Extend the text on getting active, picking up right after its final sentence.

Text section:
━━━━━━━━━━━━━━━━━━━━━━━━━━━━━━

Getting Active

Most of us know that we should be active, more often. Leading an active lifestyle is one of the best ways that we can help to prevent obesity, and to reduce the risk of developing common health problems like heart attack, stroke and cancer.

Combined with a healthy diet, being more physically active also improves the way that we look and feel, and boosts our self-esteem. Yet only one in five of us actually take enough exercise each day – proof that getting active is not always easy.

But it’s never too late to start  - by slowly building more activity into our daily routines, it is possible to change the habits of a lifetime.

If you have a condition like high blood pressure, heart disease or joint problems, or if you are over 60 and haven’t exercised for a while, talk to your GP for advice before you start. 

The benefits of being active

Being regularly active helps to reduce the risk of heart attack, stroke and cancer, and to strengthen muscles and joints, reducing the risk of osteoporosis or brittle bones later in life. This is especially important for women, whose bones are more susceptible to osteoporosis after the menopause.

Regular physical activity that raises your heart rate and makes you breath faster (moderate activity) also triggers the release of chemicals, such as endorphins and serotonin, which improve your mood and help to reduce stress and anxiety. While it may be tiring at first, becoming more active will soon give you more energy.

━━━━━━━━━━━━━━━━━━━━━━━━━━━━━━

Raw data:
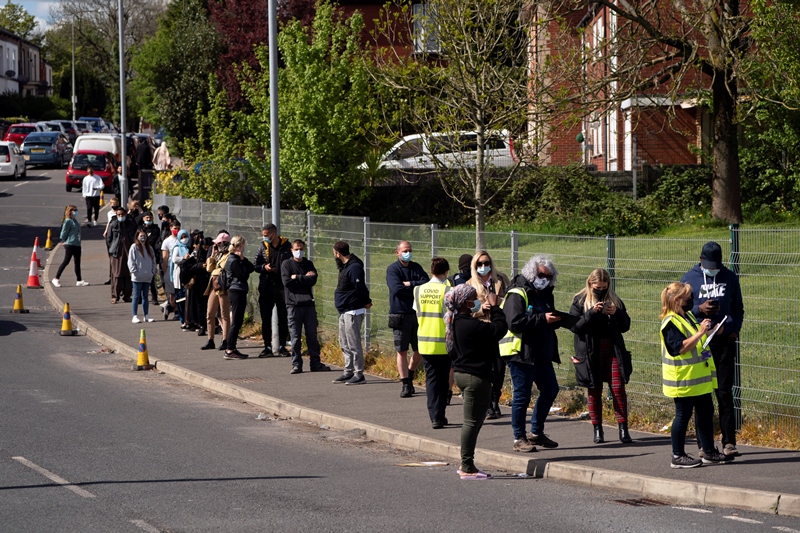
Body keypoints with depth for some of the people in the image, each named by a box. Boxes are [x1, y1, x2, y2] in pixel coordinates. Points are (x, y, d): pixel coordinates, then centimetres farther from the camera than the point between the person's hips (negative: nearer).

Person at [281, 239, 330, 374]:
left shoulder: (309, 264, 12)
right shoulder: (286, 264, 4)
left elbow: (313, 280, -4)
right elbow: (287, 282, -9)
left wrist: (297, 278, -7)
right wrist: (305, 278, -6)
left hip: (308, 303, 3)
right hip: (293, 304, -3)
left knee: (312, 335, 5)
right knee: (295, 337, -1)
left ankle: (315, 363, 11)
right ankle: (296, 364, 4)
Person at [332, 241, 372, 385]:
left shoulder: (354, 268, -19)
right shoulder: (345, 266, 13)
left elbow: (360, 288, -23)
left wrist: (366, 302, -12)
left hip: (353, 311, -11)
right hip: (344, 312, 11)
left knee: (353, 344, -8)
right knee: (344, 344, 15)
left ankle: (359, 374, -4)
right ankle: (348, 372, 22)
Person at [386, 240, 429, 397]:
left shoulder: (417, 268, 10)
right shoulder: (392, 269, -3)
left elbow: (426, 283, -5)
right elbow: (396, 288, -18)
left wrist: (409, 284, -13)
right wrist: (416, 287, -10)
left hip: (417, 314, 4)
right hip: (400, 315, -4)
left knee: (420, 350, 7)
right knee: (402, 351, 0)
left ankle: (409, 375, 29)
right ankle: (405, 384, 6)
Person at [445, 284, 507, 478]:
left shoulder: (456, 322, 8)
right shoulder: (471, 325, -22)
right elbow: (500, 328, -18)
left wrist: (483, 311, 11)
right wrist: (495, 308, -7)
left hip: (462, 373, 10)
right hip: (476, 377, -10)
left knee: (473, 421, 18)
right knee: (473, 421, -4)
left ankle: (466, 464, 23)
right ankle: (467, 468, 0)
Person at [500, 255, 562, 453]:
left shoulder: (544, 294, 17)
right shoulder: (517, 294, -12)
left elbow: (548, 321, 27)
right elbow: (514, 322, -23)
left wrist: (554, 319, 3)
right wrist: (542, 319, -24)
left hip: (541, 354, 9)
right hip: (521, 353, -9)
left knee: (550, 389, 12)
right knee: (522, 395, -5)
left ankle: (536, 432, 24)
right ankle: (519, 439, 3)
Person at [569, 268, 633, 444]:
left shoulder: (614, 300, 8)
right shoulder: (580, 301, 1)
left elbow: (625, 326, 8)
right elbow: (574, 326, -10)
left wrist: (616, 314, -11)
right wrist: (592, 312, -21)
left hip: (613, 351, 1)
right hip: (590, 353, -1)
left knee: (618, 388, -6)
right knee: (594, 391, 4)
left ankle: (623, 429, -3)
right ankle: (597, 430, 12)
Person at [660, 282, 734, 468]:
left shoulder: (688, 316, 15)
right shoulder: (671, 323, -16)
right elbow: (680, 347, -27)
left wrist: (707, 331, 15)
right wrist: (700, 333, -29)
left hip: (699, 379, 10)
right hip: (683, 380, -10)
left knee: (706, 413, 12)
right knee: (683, 415, -3)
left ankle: (709, 452, 20)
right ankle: (678, 456, 5)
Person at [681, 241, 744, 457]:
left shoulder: (730, 278, 9)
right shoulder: (689, 279, 3)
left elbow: (738, 309, 16)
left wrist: (733, 329, 0)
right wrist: (699, 309, -16)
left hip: (725, 342, 1)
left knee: (725, 393, -2)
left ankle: (729, 441, -3)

━━━━━━━━━━━━━━━━━━━━━━━━━━━━━━

Response:
Getting started

The best way to start to get fitter is to build more activity into your everyday life. This way, you can create healthier habits that will become part of your daily routine. You could try taking the stairs instead of the lift, cycling or walking to work, or going for a walk at lunchtime.

Next, try to build up a regular routine. Try to find some activities that you enjoy. You don’t have to join a gym – go for a walk with a friend or the dog, or try going swimming.

Aim to be active for at least 30 minutes everyday. So long as you get slightly out of breath you are making your heart and lungs work harder, and this is what will get you fitter. 

As you gain strength and confidence, you may want to try to build in a variety of activities, like aerobics, dancing or jogging, or team sports like football.

Whatever you choose, relax and enjoy it – you are more likely to stick at an exercise routine if you set yourself realistic targets and have fun in the process.